By TOM MARSHALL, Times Staff Writer
Published August 15, 2007
Four months after Florida Attorney General Bill McCollum asked, the University of Miami provided responses Tuesday to his questions on student lending practices - the last school out of 46 in Florida to do so.
But its responses differed from those the school gave the St. Petersburg Times a day earlier.
On Monday, the university said it had abandoned the much-criticized practice of suggesting some lenders to students over others.
"To clarify, we have checked the graduate portion of our Web site and the only reference to preferred lenders is that we do not maintain a preferred lender list," said Margot Winick, executive director of media relations. "As stated in our Web site, our students are free to utilize the lender of their choice."
But on Tuesday, after the Times pointed out instances to the university in which its law and medical schools continue to recommend the university itself or lending giant Sallie Mae as the preferred choice, the university acknowledged those exceptions in its release to McCollum.
"The medical school's financial aid Web site identifies the university as 'the preferred lender,' but also notes that 'a number of institutions provide these loans' and provides guidance to students on how to pursue loans from other lenders," the university told McCollum.
Preferred or not, it's clear the dominant lender at the University of Miami is Sallie Mae and its wholly owned subsidiary, Nellie Mae. In 2006, 92 percent of loans worth more than $69-million were handled by the lender, according to the Student Marketmeasure data service.
That includes $26.8-million in loans issued by the university but backed by Sallie Mae, and later sold to it under the federal school-as-lender program. Schools in the program typically earn loan revenue and spend a portion of it on need-based aid.
This spring, colleges and universities have been under unprecedented pressure to reform their financial aid practices.
An investigation begun by New York Attorney General Andrew Cuomo has found lenders that gave cash or favors to financial aid officials in exchange for preferential listing in the competitive federal and private loan business.
The University of Miami is also negotiating a settlement with Cuomo's office, according to school and Florida officials.
Under federal law, lenders are prohibited from providing inducements for a share of loan volume.
Both the House and Senate have passed legislation that would bar such practices. So far, 12 of the largest lenders, including Sallie Mae, have reached settlement agreements with Cuomo and contributed $13.7-million toward educating students on financial aid options.
Many schools have defended the practice of recommending lenders, saying students need help in wading through thousands of complex offers.
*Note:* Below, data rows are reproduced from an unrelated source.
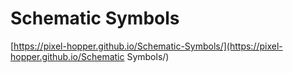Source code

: # Schematic Symbols
[https://pixel-hopper.github.io/Schematic-Symbols/](https://pixel-hopper.github.io/Schematic Symbols/)
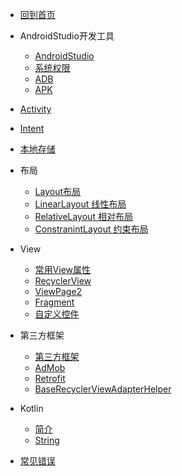 * [回到首页](/)

* AndroidStudio开发工具
    * [AndroidStudio](android/androidstudio) 
    * [系统权限](/android/authorith.md)
    * [ADB](android/adb.md) 
    * [APK](/android/apk.md)

* [Activity](android/activity)
* [Intent](android/intent)
* [本地存储](android/store.md)

* 布局
    * [Layout布局](android/layout/layout)
    * [LinearLayout 线性布局](android/layout/linearlayout)
    * [RelativeLayout 相对布局](android/layout/relativelayout)
    * [ConstranintLayout 约束布局](android/layout/constranintlayout)

* View
    * [常用View属性](android/view)
    * [RecyclerView](/android/ui/recyclerview)
    * [ViewPage2](/android/ui/viewpage2)
    * [Fragment](/android/ui/fragment)
    * [自定义控件](/android/ui/customview.md)

* 第三方框架
    * [第三方框架](android/thirdparty/thirdparty)
    * [AdMob](android/thirdparty/admob1)
    * [Retrofit](android/thirdparty/retrofit)
    * [BaseRecyclerViewAdapterHelper](android/thirdparty/BaseRecyclerView.md)

* Kotlin
    * [简介](/android/kotlin/kotlin简介.md)
    * [String](/android/kotlin/string.md)

* [常见错误](/android/errorInfo.md)
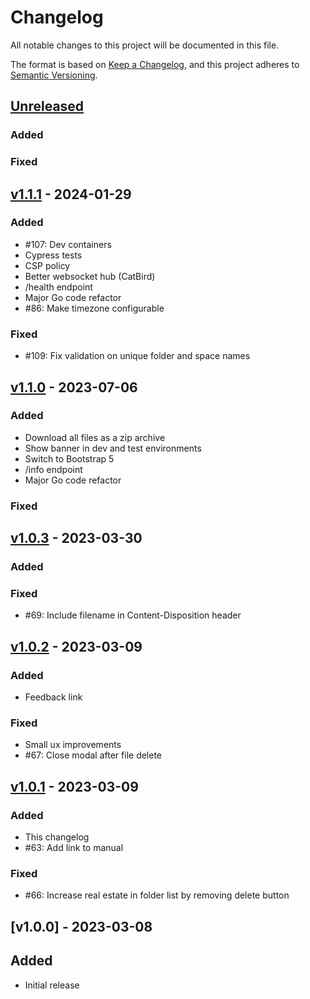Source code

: # Changelog

All notable changes to this project will be documented in this file.

The format is based on [Keep a Changelog](https://keepachangelog.com/en/1.0.0/),
and this project adheres to [Semantic Versioning](https://semver.org/spec/v2.0.0.html).

## [Unreleased]

### Added

### Fixed

## [v1.1.1] - 2024-01-29

### Added

- #107: Dev containers
- Cypress tests
- CSP policy
- Better websocket hub (CatBird)  
- /health endpoint
- Major Go code refactor
- #86: Make timezone configurable

### Fixed

- #109: Fix validation on unique folder and space names

## [v1.1.0] - 2023-07-06

### Added

- Download all files as a zip archive
- Show banner in dev and test environments
- Switch to Bootstrap 5
- /info endpoint
- Major Go code refactor

### Fixed

## [v1.0.3] - 2023-03-30

### Added

### Fixed

- #69: Include filename in Content-Disposition header

## [v1.0.2] - 2023-03-09

### Added

- Feedback link

### Fixed

- Small ux improvements
- #67: Close modal after file delete

## [v1.0.1] - 2023-03-09

### Added

- This changelog
- #63: Add link to manual

### Fixed

- #66: Increase real estate in folder list by removing delete button

## [v1.0.0] - 2023-03-08

## Added

- Initial release

[unreleased]:  https://github.com/ugent-library/deliver/compare/v1.1.1...HEAD
[v1.1.1]:  https://github.com/ugent-library/deliver/compare/v1.1.1...v1.1.1
[v1.1.0]:  https://github.com/ugent-library/deliver/compare/v1.0.3...v1.1.0
[v1.0.3]:  https://github.com/ugent-library/deliver/compare/v1.0.2...v1.0.3
[v1.0.2]:  https://github.com/ugent-library/deliver/compare/v1.0.1...v1.0.2
[v1.0.1]:  https://github.com/ugent-library/deliver/compare/v1.0.0...v1.0.1
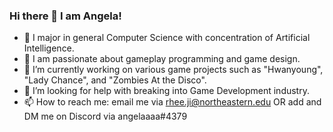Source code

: ### Hi there 👋 I am Angela!

- 🌱 I major in general Computer Science with concentration of Artificial Intelligence.
- 💟 I am passionate about gameplay programming and game design. 
- 🔭 I’m currently working on various game projects such as "Hwanyoung", "Lady Chance", and "Zombies At the Disco". 
- 🤔 I’m looking for help with breaking into Game Development industry.
- 📫 How to reach me: email me via rhee.ji@northeastern.edu OR add and DM me on Discord via angelaaaa#4379

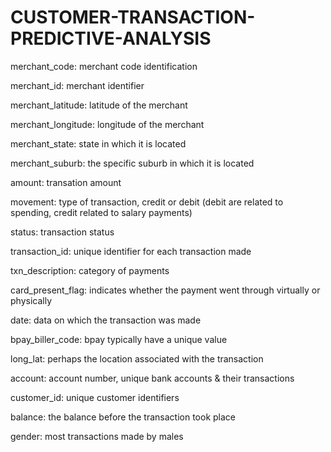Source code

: # CUSTOMER-TRANSACTION-PREDICTIVE-ANALYSIS

merchant_code: merchant code identification

merchant_id: merchant identifier 

merchant_latitude: latitude of the merchant 

merchant_longitude: longitude of the merchant 

merchant_state: state in which it is located 

merchant_suburb: the specific suburb in which it is located 

amount: transation amount

movement: type of transaction, credit or debit (debit are related to spending, credit related to salary payments)

status: transaction status

transaction_id: unique identifier for each transaction made

txn_description: category of payments

card_present_flag: indicates whether the payment went through virtually or physically

date: data on which the transaction was made

bpay_biller_code: bpay typically have a unique value

long_lat: perhaps the location associated with the transaction 

account: account number, unique bank accounts & their transactions

customer_id: unique customer identifiers

balance: the balance before the transaction took place

gender: most transactions made by males
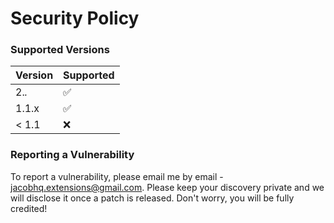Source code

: # Security Policy

### Supported Versions

| Version | Supported          |
| ------- | ------------------ |
| 2.*.*   | :white_check_mark: |
| 1.1.x   | :white_check_mark: |
| < 1.1   | :x:                |

### Reporting a Vulnerability

To report a vulnerability, please email me by email - [jacobhq.extensions@gmail.com](mailto:jacobhq.extensions@gmail.com). Please keep your discovery private and we will disclose it once a patch is released. Don't worry, you will be fully credited!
But Cuomo and other critics have found numerous instances in which schools profited from such relationships, and sometimes recommended more expensive loans than students could find elsewhere.
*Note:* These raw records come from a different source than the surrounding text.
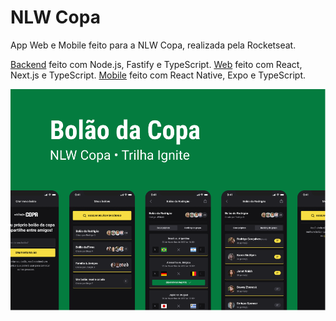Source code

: # NLW Copa

App Web e Mobile feito para a NLW Copa, realizada pela Rocketseat.

[Backend](https://github.com/morikawa77/NLW-Copa---Backend) feito com Node.js, Fastify e TypeScript.
[Web](https://github.com/morikawa77/NLV-Copa---Web) feito com React, Next.js e TypeScript.
[Mobile](https://github.com/morikawa77/NLW-Copa---Mobile) feito com React Native, Expo e TypeScript.

![Capa](.git-assets/capa.png)
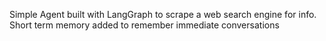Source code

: Simple Agent built with LangGraph to scrape a web search engine for info. Short term memory added to remember immediate conversations
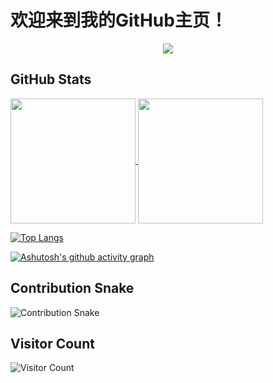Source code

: # 欢迎来到我的GitHub主页！

<p align="center">
  <img src="https://readme-typing-svg.herokuapp.com?font=Fira+Code&pause=1000&color=58A6FF&center=true&vCenter=true&width=435&lines=我是一名软件开发者;Hello+World!;Full+Stack+Developer;Open+Source+Enthusiast" />
</p>

## GitHub Stats
<a href="https://github.com/anuraghazra/github-readme-stats">
  <img height=200 align="center" src="https://github-readme-stats.vercel.app/api?username=ShyDevilBoy" />
</a>
<a href="https://github.com/anuraghazra/convoychat">
  <img height=200 align="center" src="https://github-readme-stats.vercel.app/api/top-langs?username=ShyDevilBoy&layout=compact&langs_count=8&card_width=320" />
</a>

[![Top Langs](https://github-readme-stats.vercel.app/api/top-langs/?username=ShyDevilBoy&layout=compact&theme=dark)](https://github.com/anuraghazra/github-readme-stats)

[![Ashutosh's github activity graph](https://github-readme-activity-graph.vercel.app/graph?username=ShyDevilBoy&theme=github)](https://github.com/ashutosh00710/github-readme-activity-graph)

## Contribution Snake
![Contribution Snake](https://raw.githubusercontent.com/ShyDevilBoy/ShyDevilBoy/output/github-contribution-grid-snake.svg)

## Visitor Count
![Visitor Count](https://visitor-badge.laobi.icu/badge?page_id=ShyDevilBoy.ShyDevilBoy)
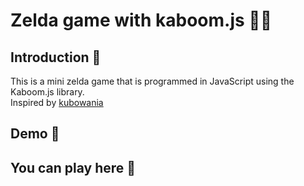 # Zelda game with kaboom.js 🧝‍♀️

## Introduction 🍃

This is a mini zelda game that is programmed in JavaScript using the Kaboom.js library.\
Inspired by [kubowania](https://github.com/kubowania)

## Demo 🎥

## You can play here 🌿
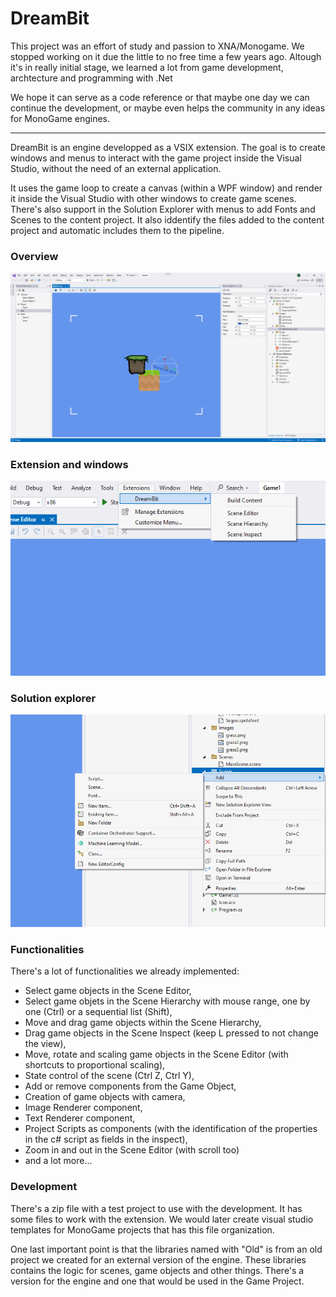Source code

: # DreamBit

This project was an effort of study and passion to XNA/Monogame.
We stopped working on it due the little to no free time a few years ago.
Altough it's in really initial stage, we learned a lot from game development, archtecture and programming with .Net

We hope it can serve as a code reference or that maybe one day we can continue the development, or maybe even helps the community in any ideas for MonoGame engines.

---
DreamBit is an engine developped as a VSIX extension.
The goal is to create windows and menus to interact with the game project inside the Visual Studio, without the need of an external application.

It uses the game loop to create a canvas (within a WPF window) and render it inside the Visual Studio with other windows to create game scenes.
There's also support in the Solution Explorer with menus to add Fonts and Scenes to the content project. It also iddentify the files added to the content project and automatic includes them to the pipeline.

### Overview
![Alt text](Examples/overview.png?raw=true "Overview")

### Extension and windows
![Alt text](Examples/extension.png?raw=true "Extension and windows")

### Solution explorer
![Alt text](Examples/solution-explorer.png?raw=true "Solution Explorer")

### Functionalities
There's a lot of functionalities we already implemented:
* Select game objects in the Scene Editor,
* Select game objets in the Scene Hierarchy with mouse range, one by one (Ctrl) or a sequential list (Shift),
* Move and drag game objects within the Scene Hierarchy,
* Drag game objects in the Scene Inspect (keep L pressed to not change the view),
* Move, rotate and scaling game objects in the Scene Editor (with shortcuts to proportional scaling),
* State control of the scene (Ctrl Z, Ctrl Y),
* Add or remove components from the Game Object,
* Creation of game objects with camera,
* Image Renderer component,
* Text Renderer component,
* Project Scripts as components (with the identification of the properties in the c# script as fields in the inspect),
* Zoom in and out in the Scene Editor (with scroll too)
* and a lot more...

### Development
There's a zip file with a test project to use with the development.
It has some files to work with the extension. We would later create visual studio templates for MonoGame projects that has this file organization.

One last important point is that the libraries named with "Old" is from an old project we created for an external version of the engine.
These libraries contains the logic for scenes, game objects and other things. There's a version for the engine and one that would be used in the Game Project.
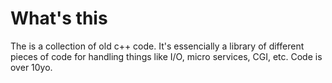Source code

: # What's this

The is a collection of old c++ code.
It's essencially a library of different pieces of code for handling things like I/O, micro services, CGI, etc.
Code is over 10yo.

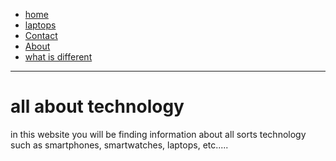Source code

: <DOCTYPE>
<html>
	<head>
		<title>technology</title>
		<link rel="stylesheet" href="index.css">
	</head>
	<body>
		<ul>
			<li><a href="index.html">home</a></li>
			<li><a href="laptops.html">laptops</a></li>
			<li><a href="contact.html">Contact</a></li>
			<li><a href="aboutme.html">About</a></li>
			<li><a href="what is different.html">what is different</a></li>
		  </ul>
		<hr></hr>
		<h1>all about technology</h1>
		<p>
			in this website you will be finding information about all sorts technology such as smartphones, smartwatches, laptops, etc.....
		</p>
	</body>
</html>
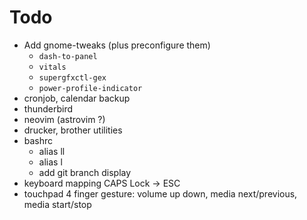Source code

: # Todo

- Add gnome-tweaks (plus preconfigure them)
  - `dash-to-panel`
  - `vitals`
  - `supergfxctl-gex`
  - `power-profile-indicator`
- cronjob, calendar backup
- thunderbird
- neovim (astrovim ?)
- drucker, brother utilities
- bashrc
  - alias ll
  - alias l
  - add git branch display
- keyboard mapping CAPS Lock -> ESC
- touchpad 4 finger gesture: volume up down, media next/previous, media start/stop

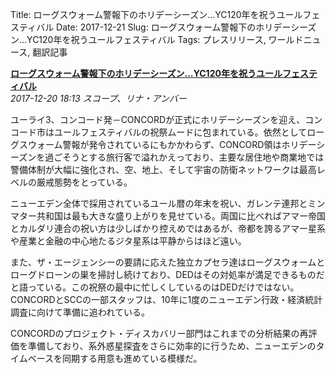 Title: ローグスウォーム警報下のホリデーシーズン…YC120年を祝うユールフェスティバル
Date: 2017-12-21
Slug: ローグスウォーム警報下のホリデーシーズン…YC120年を祝うユールフェスティバル
Tags: プレスリリース, ワールドニュース, 翻訳記事

<p class="lead"><strong><a href="https://community.eveonline.com/news/news-channels/world-news/yoiul-festival-celebrations-looking-forward-to-yc120-as-concord-holiday-season-begins-despite-rogue-swarm-alert/">ローグスウォーム警報下のホリデーシーズン…YC120年を祝うユールフェスティバル</a></strong><br/>
<em>2017-12-20 18:13 スコープ、リナ・アンバー</em></p>
<p>ユーライ3、コンコード発－CONCORDが正式にホリデーシーズンを迎え、コンコード市はユールフェスティバルの祝祭ムードに包まれている。依然としてローグスウォーム警報が発令されているにもかかわらず、CONCORD領はホリデーシーズンを過ごそうとする旅行客で溢れかえっており、主要な居住地や商業地では警備体制が大幅に強化され、空、地上、そして宇宙の防衛ネットワークは最高レベルの厳戒態勢をとっている。</p>
<p>ニューエデン全体で採用されているユール暦の年末を祝い、ガレンテ連邦とミンマター共和国は最も大きな盛り上がりを見せている。両国に比べればアマー帝国とカルダリ連合の祝い方は少しばかり控えめではあるが、帝都を誇るアマー星系や産業と金融の中心地たるジタ星系は平静からはほど遠い。</p>
<p>また、ザ・エージェンシーの要請に応えた独立カプセラ達はローグスウォームとローグドローンの巣を掃討し続けており、DEDはその対処率が満足できるものだと語っている。この祝祭の最中に忙しくしているのはDEDだけではない。CONCORDとSCCの一部スタッフは、10年に1度のニューエデン行政・経済統計調査に向けて準備に追われている。</p>
<p>CONCORDのプロジェクト・ディスカバリー部門はこれまでの分析結果の再評価を準備しており、系外惑星探査をさらに効率的に行うため、ニューエデンのタイムベースを同期する用意も進めている模様だ。</p>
Under new rules proposed by the federal Education Department, schools would be required to list at least three lenders on a preferred list.
In its response to McCollum, the University of Miami said it would be willing to sign an "appropriate" code of conduct governing lending practices in Florida.
It said some officials have accepted free meals, lodging or other perks from lenders in connection with training, and its student loan manager sits on a Sallie Mae advisory board.
But officials said they hadn't taken part in revenue sharing or other illegal arrangements with lenders.
"The University of Miami supports any efforts to promote ethical conduct in the student loan industry, and we intend to be a leader in that area," Winick said.